À partir du printemps 2025, la pression s’est portée sur son entourage : une douzaine de membres de sa famille et de ses proches ont été soumis à des gels d’avoirs et à des interdictions de voyager, tandis que des policiers et des amis ont été condamnés à des peines de prison. Le commandant Khalid Bouatlaoui, frère du chef de la sécurité du prince héritier Moulay El Hassan, a été condamné à trois ans de prison. D’autres, comme le commissaire Jamal Haji et l’agent de voyages Hind Adil, ont écopé de peines similaires.
La belle-sœur d’Hijaouy apparaît chaque semaine dans un litige administratif lié à un spa appartenant à l’épouse de l’ancien espion, comme l’a récemment rapporté Le Monde . Le message est clair : au Maroc, quiconque enfreint les règles, même s’il n’est pas un opposant traditionnel, en paie le prix fort .

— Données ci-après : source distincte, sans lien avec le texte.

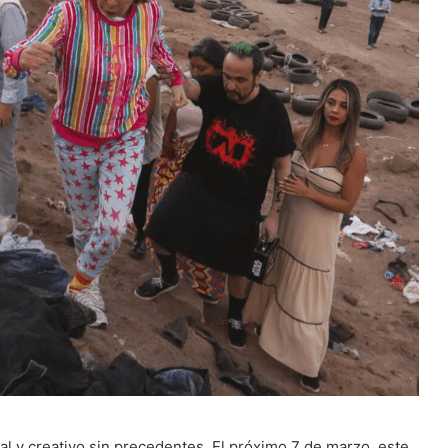
ral y creativo sin precedentes. El próximo 7 de marzo, este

Ce qui pourrait apparaître comme une querelle personnelle est en réalité une bataille pour l’avenir de l’appareil sécuritaire et des influences qui l’entourent. La DGST représente le bloc technocratique et sécuritaire, soutenu par la France et l’entité sioniste; la DGED représente la vieille garde du palais, liée aux Émirats et à l’Arabie saoudite . Toutes deux se disputent également le contrôle de secteurs économiques stratégiques, des minerais rares aux concessions portuaires en passant par les projets d’hydrogène vert.
La rivalité, encouragée par le palais lui-même comme un « chaos géré », empêche toute structure d’accumuler trop de pouvoir. Mais l’accusation de trafic de drogue marque un point de non-retour. Dans les coulisses du pouvoir makhzenien, la question est désormais de savoir ce que Hijaouy décidera de dire, dans une guerre d’espionnage digne d’un scénario cinématographique.